◆ Task requirements: Each entry in the listing must be set down again word for word.

------

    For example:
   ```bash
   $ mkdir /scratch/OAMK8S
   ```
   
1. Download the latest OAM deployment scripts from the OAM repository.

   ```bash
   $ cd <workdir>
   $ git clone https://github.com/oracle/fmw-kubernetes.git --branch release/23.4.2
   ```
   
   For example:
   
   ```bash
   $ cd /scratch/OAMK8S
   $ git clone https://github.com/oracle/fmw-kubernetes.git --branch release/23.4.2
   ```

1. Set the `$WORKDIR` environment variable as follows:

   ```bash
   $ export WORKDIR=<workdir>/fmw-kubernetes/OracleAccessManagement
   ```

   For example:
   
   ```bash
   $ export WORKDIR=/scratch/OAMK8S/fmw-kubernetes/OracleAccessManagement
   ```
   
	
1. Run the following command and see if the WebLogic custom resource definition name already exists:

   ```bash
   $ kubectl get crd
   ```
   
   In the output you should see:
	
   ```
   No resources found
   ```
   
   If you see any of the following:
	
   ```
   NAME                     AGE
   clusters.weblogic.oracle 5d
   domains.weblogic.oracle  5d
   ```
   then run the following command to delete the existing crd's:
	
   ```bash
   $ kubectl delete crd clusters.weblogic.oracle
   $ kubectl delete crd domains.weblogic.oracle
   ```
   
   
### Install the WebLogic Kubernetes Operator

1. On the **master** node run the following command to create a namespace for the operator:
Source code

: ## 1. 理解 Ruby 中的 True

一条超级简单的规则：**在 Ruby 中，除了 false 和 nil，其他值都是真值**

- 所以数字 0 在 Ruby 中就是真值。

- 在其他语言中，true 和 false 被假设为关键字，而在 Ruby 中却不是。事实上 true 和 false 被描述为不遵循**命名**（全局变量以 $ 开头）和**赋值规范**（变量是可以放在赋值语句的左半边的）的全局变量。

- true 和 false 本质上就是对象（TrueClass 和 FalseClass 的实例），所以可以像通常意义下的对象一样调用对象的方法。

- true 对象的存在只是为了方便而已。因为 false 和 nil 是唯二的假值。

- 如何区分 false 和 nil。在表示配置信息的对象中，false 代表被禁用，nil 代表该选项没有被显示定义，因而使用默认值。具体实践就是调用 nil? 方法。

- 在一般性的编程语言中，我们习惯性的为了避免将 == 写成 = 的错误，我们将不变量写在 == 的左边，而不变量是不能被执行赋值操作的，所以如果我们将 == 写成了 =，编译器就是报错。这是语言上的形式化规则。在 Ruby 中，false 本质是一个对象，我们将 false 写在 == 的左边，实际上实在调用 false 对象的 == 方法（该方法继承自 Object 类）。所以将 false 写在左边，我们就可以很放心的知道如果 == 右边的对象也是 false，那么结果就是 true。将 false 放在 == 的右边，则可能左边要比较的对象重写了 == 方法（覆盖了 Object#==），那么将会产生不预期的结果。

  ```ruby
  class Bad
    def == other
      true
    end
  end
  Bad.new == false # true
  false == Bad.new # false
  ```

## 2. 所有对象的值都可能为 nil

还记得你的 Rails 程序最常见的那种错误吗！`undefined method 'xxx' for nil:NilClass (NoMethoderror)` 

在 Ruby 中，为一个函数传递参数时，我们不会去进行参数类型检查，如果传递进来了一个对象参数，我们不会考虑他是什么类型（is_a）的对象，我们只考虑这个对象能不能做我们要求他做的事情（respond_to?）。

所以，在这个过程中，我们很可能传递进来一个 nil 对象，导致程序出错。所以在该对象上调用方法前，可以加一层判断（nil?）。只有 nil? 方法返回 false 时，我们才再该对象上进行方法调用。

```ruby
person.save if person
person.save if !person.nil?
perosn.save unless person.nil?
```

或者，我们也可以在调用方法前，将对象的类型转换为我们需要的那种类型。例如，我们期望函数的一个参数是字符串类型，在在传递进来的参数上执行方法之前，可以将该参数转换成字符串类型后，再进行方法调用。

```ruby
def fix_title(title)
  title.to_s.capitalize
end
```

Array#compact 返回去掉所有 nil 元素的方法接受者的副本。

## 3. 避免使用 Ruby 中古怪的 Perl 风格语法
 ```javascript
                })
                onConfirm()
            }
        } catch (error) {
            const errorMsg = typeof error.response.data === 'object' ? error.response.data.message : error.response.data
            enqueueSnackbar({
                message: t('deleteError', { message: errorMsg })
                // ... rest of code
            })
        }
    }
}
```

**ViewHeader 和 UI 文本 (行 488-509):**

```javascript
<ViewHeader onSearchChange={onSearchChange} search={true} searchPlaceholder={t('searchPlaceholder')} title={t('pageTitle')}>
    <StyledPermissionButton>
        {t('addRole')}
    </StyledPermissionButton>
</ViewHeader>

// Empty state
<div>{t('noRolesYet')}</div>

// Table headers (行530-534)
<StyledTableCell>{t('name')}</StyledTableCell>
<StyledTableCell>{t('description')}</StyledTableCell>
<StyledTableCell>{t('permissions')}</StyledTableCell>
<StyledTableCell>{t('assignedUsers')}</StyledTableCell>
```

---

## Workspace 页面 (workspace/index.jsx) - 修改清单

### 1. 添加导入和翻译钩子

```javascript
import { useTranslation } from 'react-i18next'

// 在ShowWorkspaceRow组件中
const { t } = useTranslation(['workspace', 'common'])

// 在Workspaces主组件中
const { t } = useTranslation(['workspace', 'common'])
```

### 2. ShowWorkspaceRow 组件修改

------

◆ Reply:
    For example:
   ```bash
   $ mkdir /scratch/OAMK8S
   ```
   
1. Download the latest OAM deployment scripts from the OAM repository.

   ```bash
   $ cd <workdir>
   $ git clone https://github.com/oracle/fmw-kubernetes.git --branch release/23.4.2
   ```
   
   For example:
   
   ```bash
   $ cd /scratch/OAMK8S
   $ git clone https://github.com/oracle/fmw-kubernetes.git --branch release/23.4.2
   ```

1. Set the `$WORKDIR` environment variable as follows:

   ```bash
   $ export WORKDIR=<workdir>/fmw-kubernetes/OracleAccessManagement
   ```

   For example:
   
   ```bash
   $ export WORKDIR=/scratch/OAMK8S/fmw-kubernetes/OracleAccessManagement
   ```
   
	
1. Run the following command and see if the WebLogic custom resource definition name already exists:

   ```bash
   $ kubectl get crd
   ```
   
   In the output you should see:
	
   ```
   No resources found
   ```
   
   If you see any of the following:
	
   ```
   NAME                     AGE
   clusters.weblogic.oracle 5d
   domains.weblogic.oracle  5d
   ```
   then run the following command to delete the existing crd's:
	
   ```bash
   $ kubectl delete crd clusters.weblogic.oracle
   $ kubectl delete crd domains.weblogic.oracle
   ```
   
   
### Install the WebLogic Kubernetes Operator

1. On the **master** node run the following command to create a namespace for the operator:
Source code

: ## 1. 理解 Ruby 中的 True

一条超级简单的规则：**在 Ruby 中，除了 false 和 nil，其他值都是真值**

- 所以数字 0 在 Ruby 中就是真值。

- 在其他语言中，true 和 false 被假设为关键字，而在 Ruby 中却不是。事实上 true 和 false 被描述为不遵循**命名**（全局变量以 $ 开头）和**赋值规范**（变量是可以放在赋值语句的左半边的）的全局变量。

- true 和 false 本质上就是对象（TrueClass 和 FalseClass 的实例），所以可以像通常意义下的对象一样调用对象的方法。

- true 对象的存在只是为了方便而已。因为 false 和 nil 是唯二的假值。

- 如何区分 false 和 nil。在表示配置信息的对象中，false 代表被禁用，nil 代表该选项没有被显示定义，因而使用默认值。具体实践就是调用 nil? 方法。

- 在一般性的编程语言中，我们习惯性的为了避免将 == 写成 = 的错误，我们将不变量写在 == 的左边，而不变量是不能被执行赋值操作的，所以如果我们将 == 写成了 =，编译器就是报错。这是语言上的形式化规则。在 Ruby 中，false 本质是一个对象，我们将 false 写在 == 的左边，实际上实在调用 false 对象的 == 方法（该方法继承自 Object 类）。所以将 false 写在左边，我们就可以很放心的知道如果 == 右边的对象也是 false，那么结果就是 true。将 false 放在 == 的右边，则可能左边要比较的对象重写了 == 方法（覆盖了 Object#==），那么将会产生不预期的结果。

  ```ruby
  class Bad
    def == other
      true
    end
  end
  Bad.new == false # true
  false == Bad.new # false
  ```

## 2. 所有对象的值都可能为 nil

还记得你的 Rails 程序最常见的那种错误吗！`undefined method 'xxx' for nil:NilClass (NoMethoderror)` 

在 Ruby 中，为一个函数传递参数时，我们不会去进行参数类型检查，如果传递进来了一个对象参数，我们不会考虑他是什么类型（is_a）的对象，我们只考虑这个对象能不能做我们要求他做的事情（respond_to?）。

所以，在这个过程中，我们很可能传递进来一个 nil 对象，导致程序出错。所以在该对象上调用方法前，可以加一层判断（nil?）。只有 nil? 方法返回 false 时，我们才再该对象上进行方法调用。

```ruby
person.save if person
person.save if !person.nil?
perosn.save unless person.nil?
```

或者，我们也可以在调用方法前，将对象的类型转换为我们需要的那种类型。例如，我们期望函数的一个参数是字符串类型，在在传递进来的参数上执行方法之前，可以将该参数转换成字符串类型后，再进行方法调用。

```ruby
def fix_title(title)
  title.to_s.capitalize
end
```

Array#compact 返回去掉所有 nil 元素的方法接受者的副本。

## 3. 避免使用 Ruby 中古怪的 Perl 风格语法
 ```javascript
                })
                onConfirm()
            }
        } catch (error) {
            const errorMsg = typeof error.response.data === 'object' ? error.response.data.message : error.response.data
            enqueueSnackbar({
                message: t('deleteError', { message: errorMsg })
                // ... rest of code
            })
        }
    }
}
```

**ViewHeader 和 UI 文本 (行 488-509):**

```javascript
<ViewHeader onSearchChange={onSearchChange} search={true} searchPlaceholder={t('searchPlaceholder')} title={t('pageTitle')}>
    <StyledPermissionButton>
        {t('addRole')}
    </StyledPermissionButton>
</ViewHeader>

// Empty state
<div>{t('noRolesYet')}</div>

// Table headers (行530-534)
<StyledTableCell>{t('name')}</StyledTableCell>
<StyledTableCell>{t('description')}</StyledTableCell>
<StyledTableCell>{t('permissions')}</StyledTableCell>
<StyledTableCell>{t('assignedUsers')}</StyledTableCell>
```

---

## Workspace 页面 (workspace/index.jsx) - 修改清单

### 1. 添加导入和翻译钩子

```javascript
import { useTranslation } from 'react-i18next'

// 在ShowWorkspaceRow组件中
const { t } = useTranslation(['workspace', 'common'])

// 在Workspaces主组件中
const { t } = useTranslation(['workspace', 'common'])
```

### 2. ShowWorkspaceRow 组件修改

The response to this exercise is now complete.